This vile bit of slander comes from the pen of Ethan Bronner, who spent 26 years at the Times posing as an objective journalist. That included the years 2008 to 2012, when he served as its Israel bureau chief.
Bronner’s pro-Palestinian bias over the years has been well documented. (For dozens of examples, see: camera.org). Unfortunately, that troubling record didn’t stop Bloomberg News from making him head of its own Israel bureau earlier this year.
Perhaps the folks at Bloomberg are beginning to regret their decision, following Bronner’s outrageous statements about Israel in a Nov. 12 book review he wrote for the Times.
In the essay, he listed examples of what he called Israeli mistreatment of Arabs. He then declared that “Oct.7 and its tragic aftermath illustrate” that Israel cannot “turn away from these challenges and pay no price.”

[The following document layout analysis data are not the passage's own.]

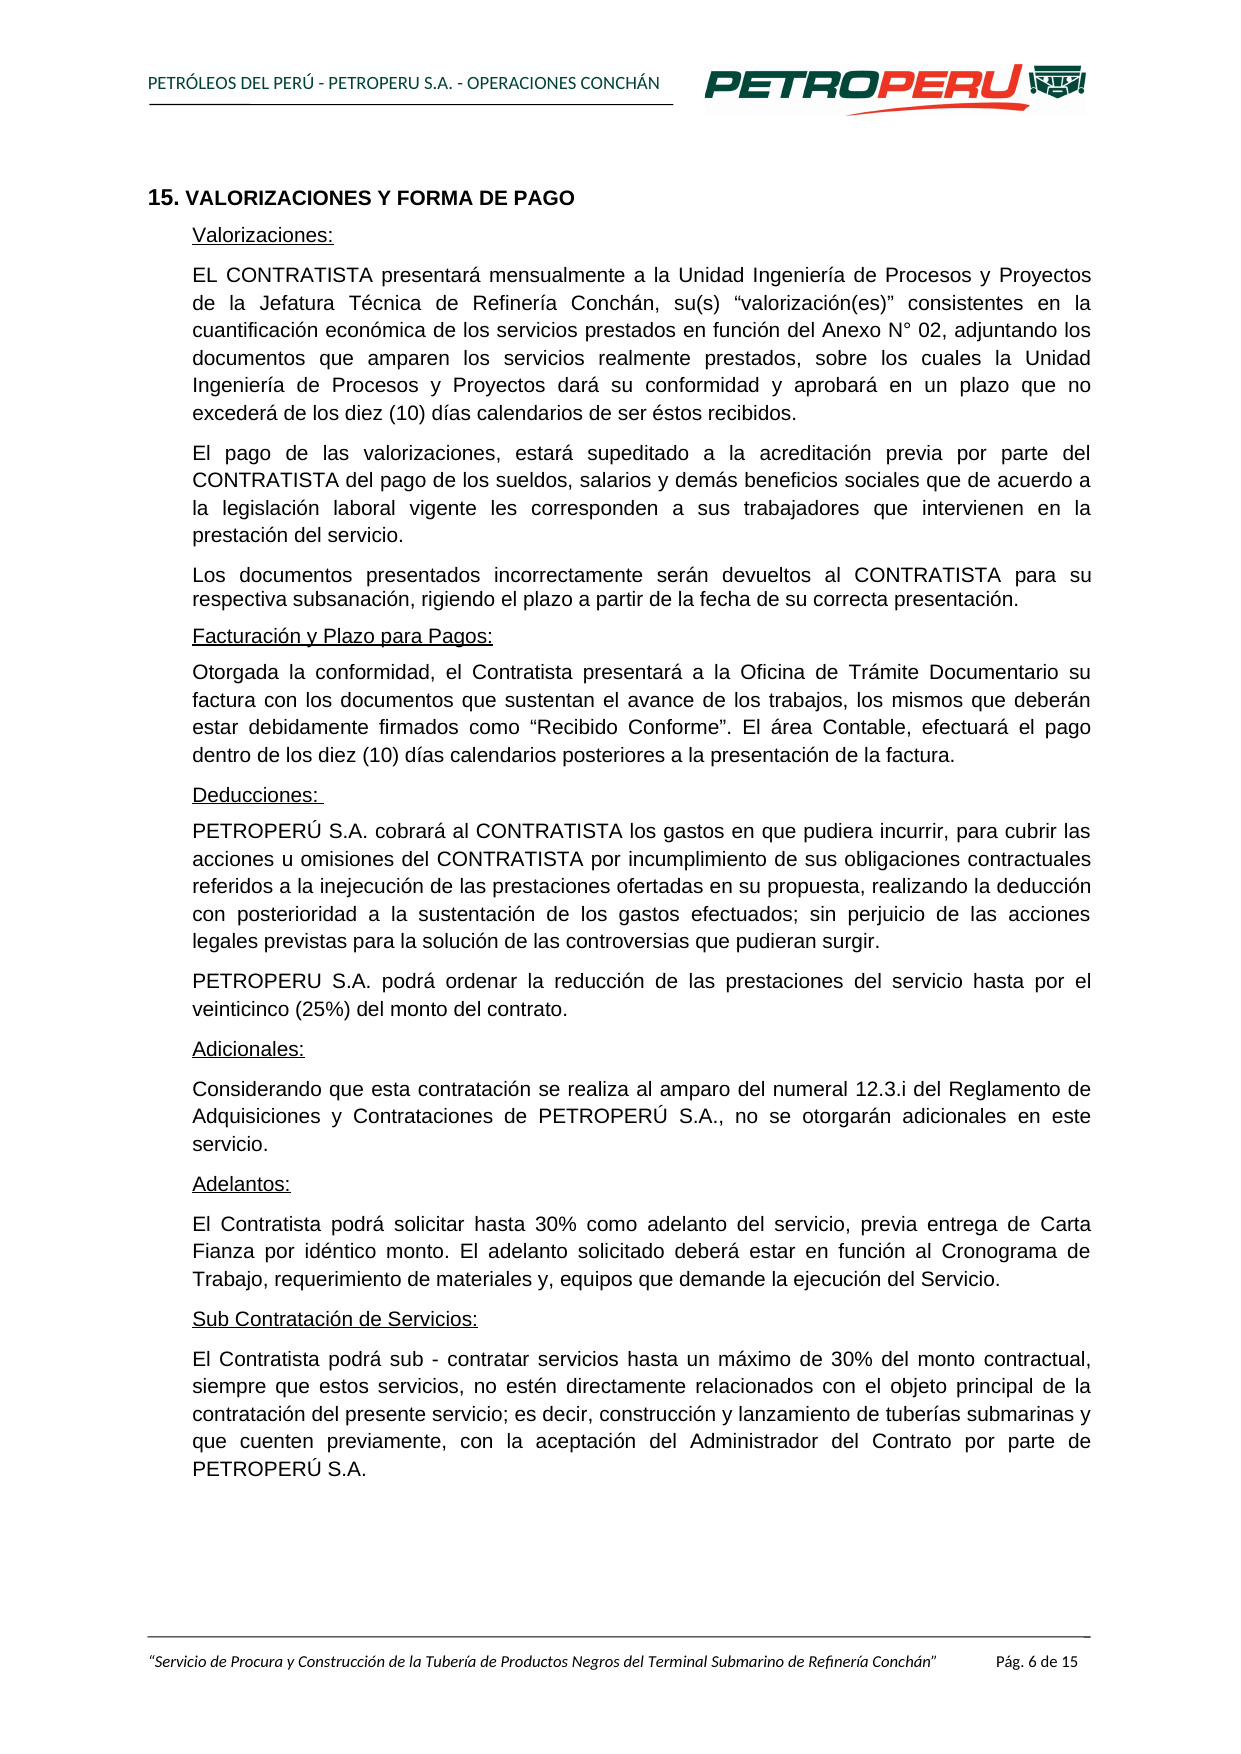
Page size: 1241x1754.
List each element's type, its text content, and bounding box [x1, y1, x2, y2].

text El pago de las valorizaciones, estará supeditado a la acreditación previa por parte del CONTRATISTA del pago de los sueldos, salarios y demás beneficios sociales que de acuerdo a la legislación laboral vigente les corresponden a sus trabajadores que intervienen en la prestación del servicio. [192, 441, 1092, 547]
text Otorgada la conformidad, el Contratista presentará a la Oficina de Trámite Documentario su factura con los documentos que sustentan el avance de los trabajos, los mismos que deberán estar debidamente firmados como “Recibido Conforme”. El área Contable, efectuará el pago dentro de los diez (10) días calendarios posteriores a la presentación de la factura. [192, 660, 1092, 766]
text Deducciones: [192, 782, 1092, 806]
text VALORIZACIONES Y FORMA DE PAGO [148, 184, 1092, 211]
text Sub Contratación de Servicios: [192, 1306, 1092, 1330]
text PETROPERÚ S.A. cobrará al CONTRATISTA los gastos en que pudiera incurrir, para cubrir las acciones u omisiones del CONTRATISTA por incumplimiento de sus obligaciones contractuales referidos a la inejecución de las prestaciones ofertadas en su propuesta, realizando la deducción con posterioridad a la sustentación de los gastos efectuados; sin perjuicio de las acciones legales previstas para la solución de las controversias que pudieran surgir. [192, 819, 1092, 953]
text Adicionales: [192, 1036, 1092, 1060]
text EL CONTRATISTA presentará mensualmente a la Unidad Ingeniería de Procesos y Proyectos de la Jefatura Técnica de Refinería Conchán, su(s) “valorización(es)” consistentes en la cuantificación económica de los servicios prestados en función del Anexo N° 02, adjuntando los documentos que amparen los servicios realmente prestados, sobre los cuales la Unidad Ingeniería de Procesos y Proyectos dará su conformidad y aprobará en un plazo que no excederá de los diez (10) días calendarios de ser éstos recibidos. [192, 263, 1092, 424]
picture [704, 64, 1086, 116]
text Adelantos: [192, 1171, 1092, 1195]
text Facturación y Plazo para Pagos: [192, 623, 1092, 647]
text Valorizaciones: [192, 223, 1092, 247]
text El Contratista podrá solicitar hasta 30% como adelanto del servicio, previa entrega de Carta Fianza por idéntico monto. El adelanto solicitado deberá estar en función al Cronograma de Trabajo, requerimiento de materiales y, equipos que demande la ejecución del Servicio. [192, 1211, 1092, 1290]
text El Contratista podrá sub - contratar servicios hasta un máximo de 30% del monto contractual, siempre que estos servicios, no estén directamente relacionados con el objeto principal de la contratación del presente servicio; es decir, construcción y lanzamiento de tuberías submarinas y que cuenten previamente, con la aceptación del Administrador del Contrato por parte de PETROPERÚ S.A. [192, 1346, 1092, 1480]
text Considerando que esta contratación se realiza al amparo del numeral 12.3.i del Reglamento de Adquisiciones y Contrataciones de PETROPERÚ S.A., no se otorgarán adicionales en este servicio. [192, 1076, 1092, 1155]
text Los documentos presentados incorrectamente serán devueltos al CONTRATISTA para su respectiva subsanación, rigiendo el plazo a partir de la fecha de su correcta presentación. [192, 563, 1092, 611]
text PETROPERU S.A. podrá ordenar la reducción de las prestaciones del servicio hasta por el veinticinco (25%) del monto del contrato. [192, 969, 1092, 1020]
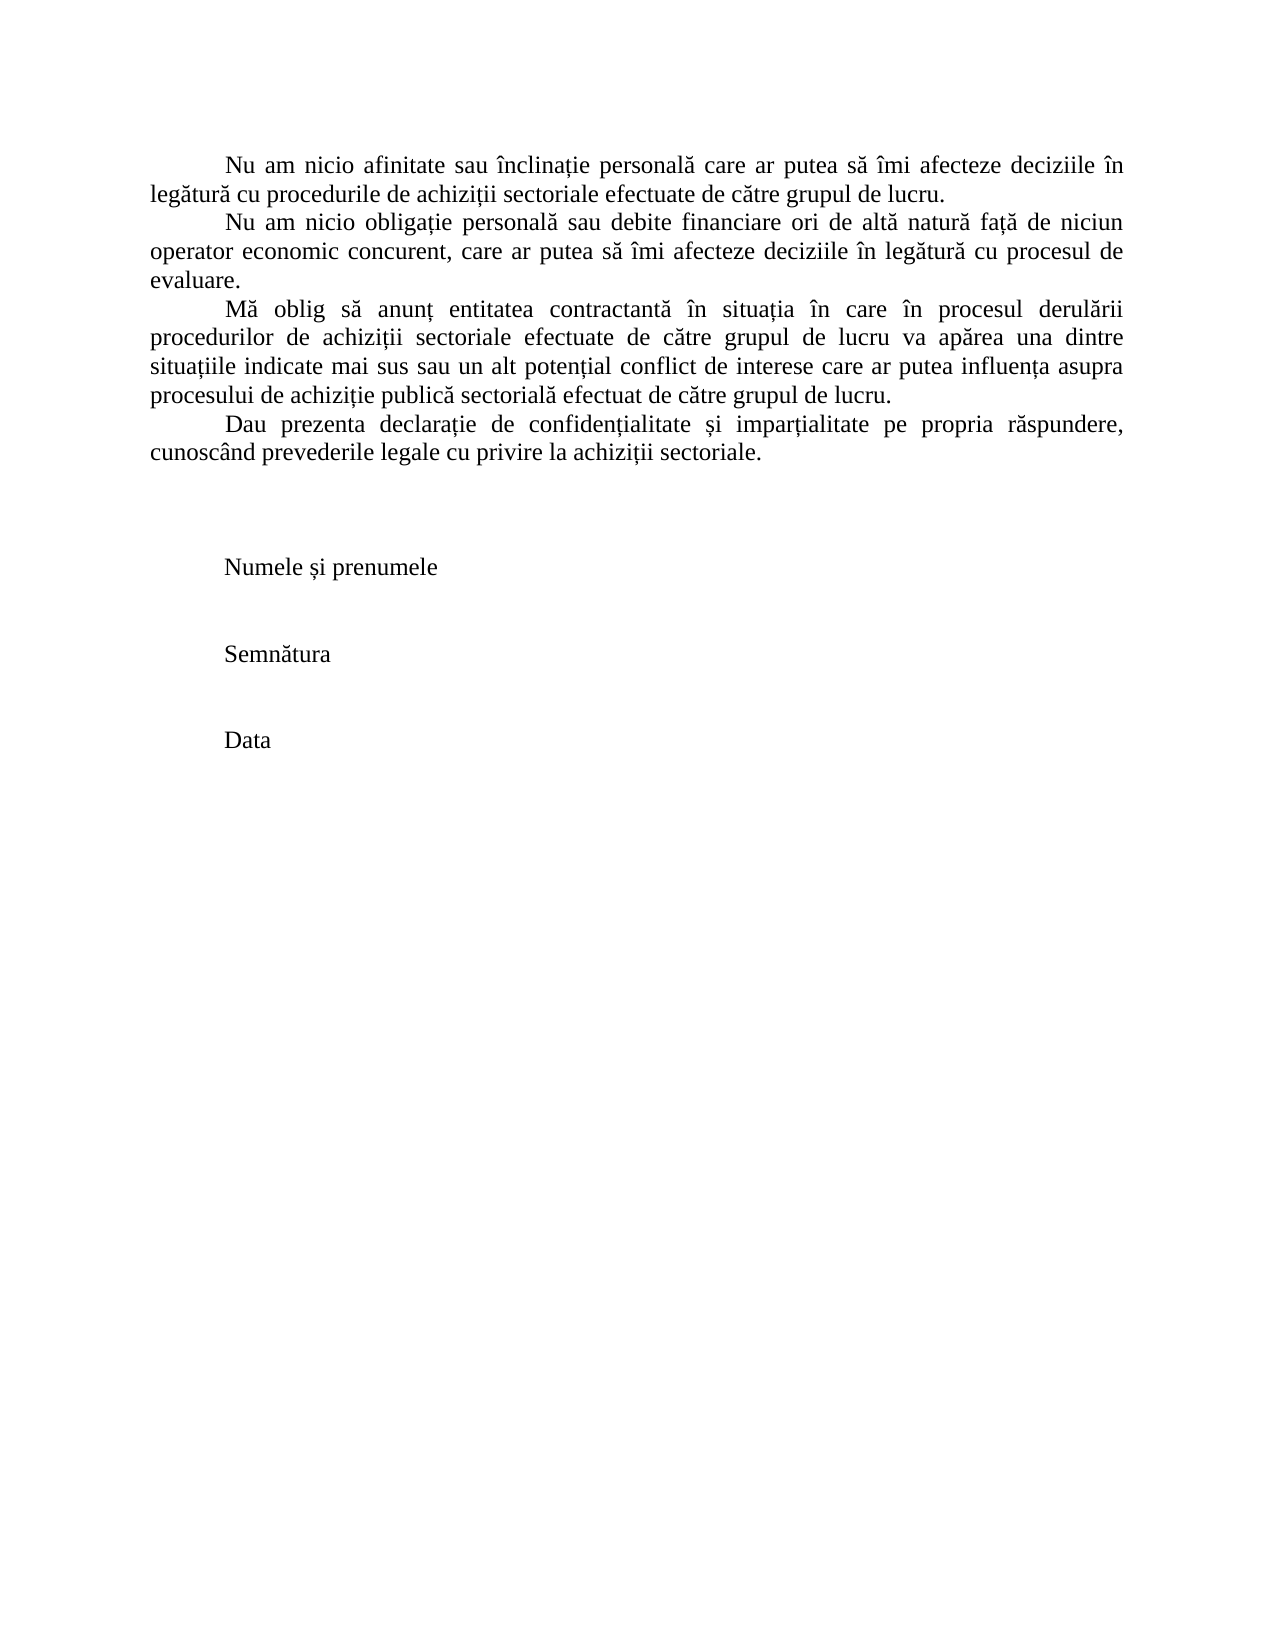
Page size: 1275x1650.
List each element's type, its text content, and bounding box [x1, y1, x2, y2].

text Nu am nicio obligație personală sau debite financiare ori de altă natură față de niciun operator economic concurent, care ar putea să îmi afecteze deciziile în legătură cu procesul de evaluare. [150, 207, 1125, 294]
text Data [150, 725, 1125, 754]
text Numele și prenumele [150, 552, 1125, 581]
text Semnătura [150, 639, 1125, 667]
text Dau prezenta declarație de confidențialitate și imparțialitate pe propria răspundere, cunoscând prevederile legale cu privire la achiziții sectoriale. [150, 409, 1125, 466]
text Mă oblig să anunț entitatea contractantă în situația în care în procesul derulării procedurilor de achiziții sectoriale efectuate de către grupul de lucru va apărea una dintre situațiile indicate mai sus sau un alt potențial conflict de interese care ar putea influența asupra procesului de achiziție publică sectorială efectuat de către grupul de lucru. [150, 294, 1125, 409]
text Nu am nicio afinitate sau înclinație personală care ar putea să îmi afecteze deciziile în legătură cu procedurile de achiziții sectoriale efectuate de către grupul de lucru. [150, 150, 1125, 207]
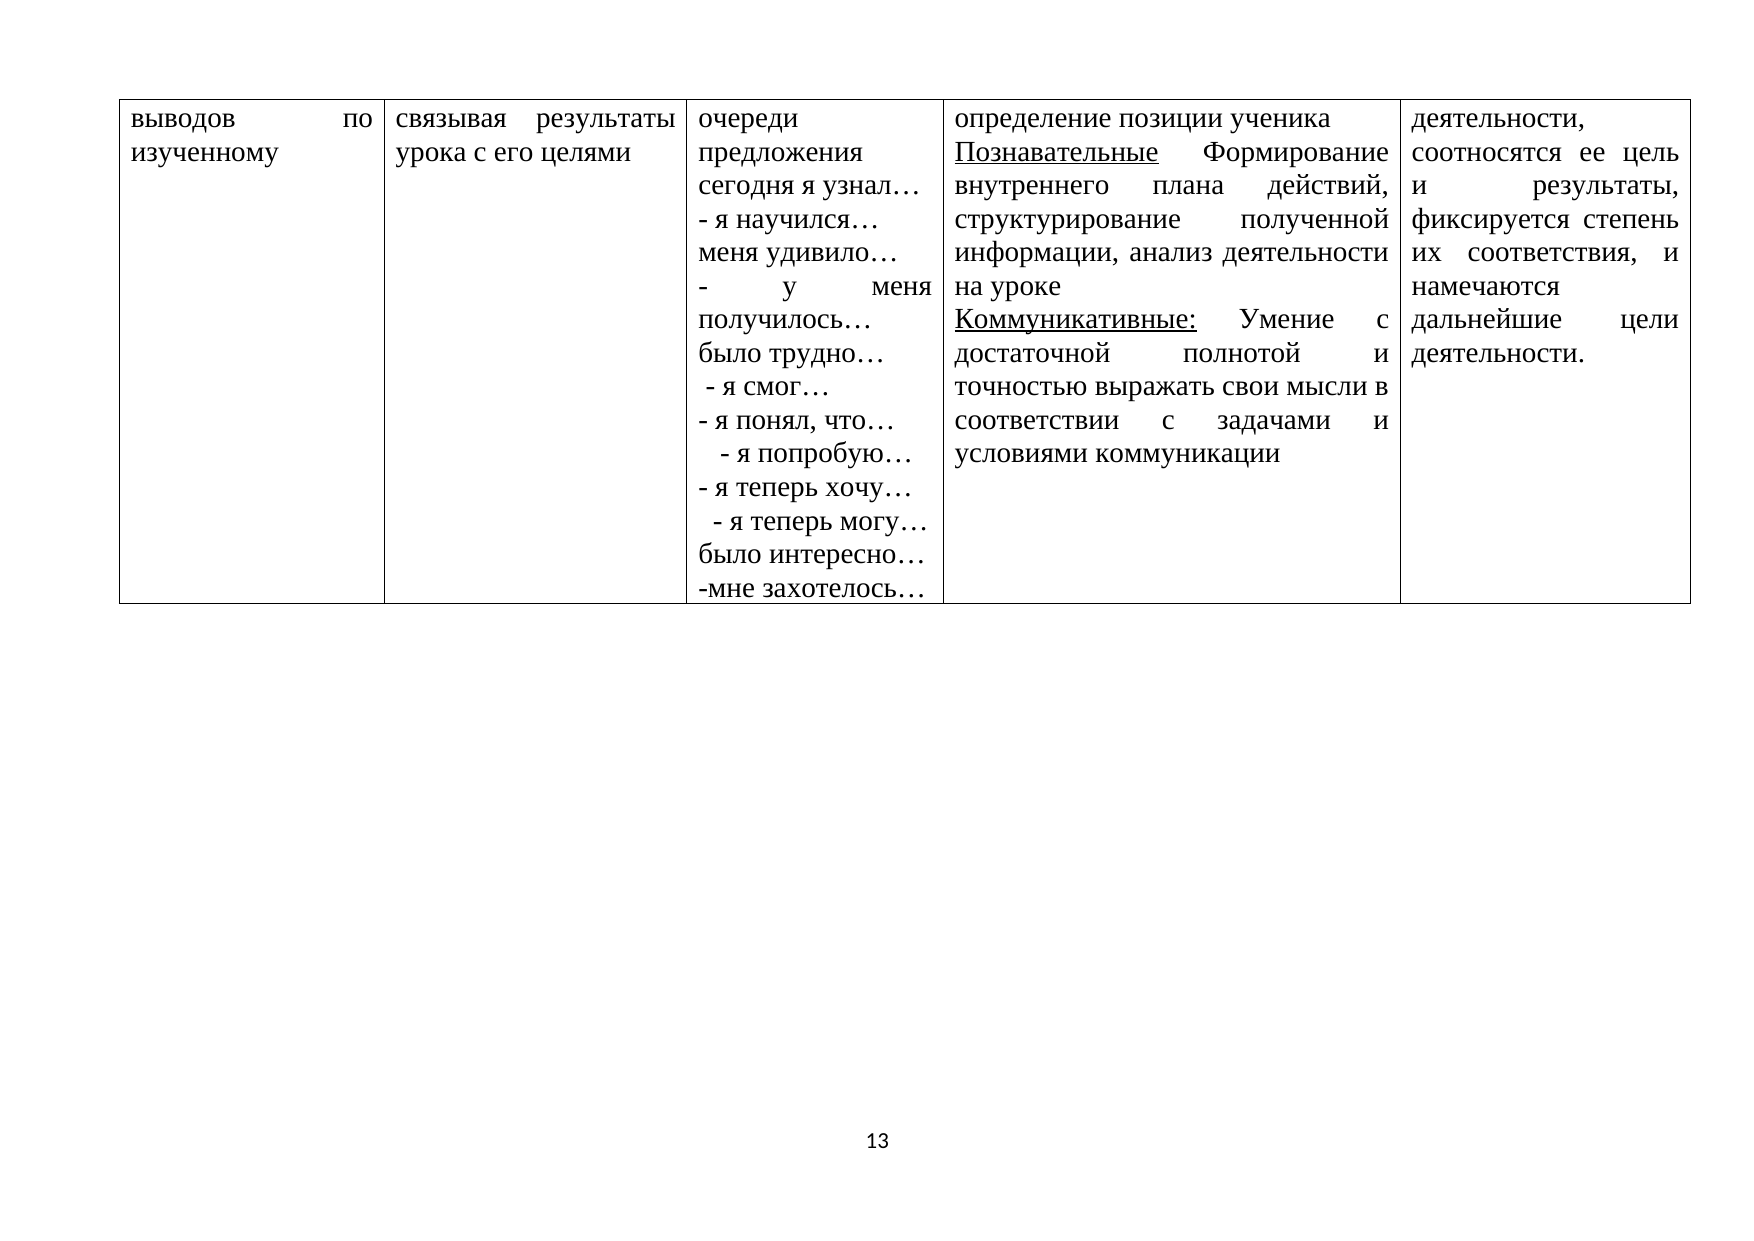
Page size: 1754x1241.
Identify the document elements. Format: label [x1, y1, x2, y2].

table_cell [944, 100, 1400, 603]
table_cell [1401, 100, 1690, 603]
table_cell [687, 100, 943, 603]
table_cell [120, 100, 384, 603]
table_cell [385, 100, 686, 603]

So, according to Bronner, the pogrom is Israel’s fault. It’s the “price” that Israel is “paying” for its allegedly awful policies.
And what exactly has Israel been doing to the Arabs that’s so awful? The veteran journalist offered three examples, none of which are Israel’s fault at all.
First, “some 3 million Palestinians live under [Israeli] occupation in the West Bank.” Only, they don’t. Bronner apparently never wondered why he didn’t see any Israeli “occupation” troops when he visited Palestinian Authority cities such as Ramallah, Qalqilya, or Nablus (Shechem). It apparently never occurred to him to ask anybody why the Israeli military governor had disappeared.
Israeli Prime Minister Yitzhak Rabin withdrew all of Israel’s troops and military administrators from the P.A.’s cities after signing the Oslo II Accords in 1995. The Israel bureau chief of The New York Times doesn’t seem to know about those agreements. Apparently, he still thinks that Israeli “occupation” troops are marching around Ramallah.
Second, according to Bronner, those Palestinian Arabs have “little prospect of attaining full rights.” That may well be true, but not because of the Israelis. Israel has not “turned away from that challenge,” as Bronner claimed. It is the P.A.—now run by Mahmoud Abbas, who turns 88 on Nov. 15—which for the past 28 years has denied its residents their rights. It is the P.A. that refuses to let them vote for their leader. It is the P.A. that jails dissidents and smashes labor unions.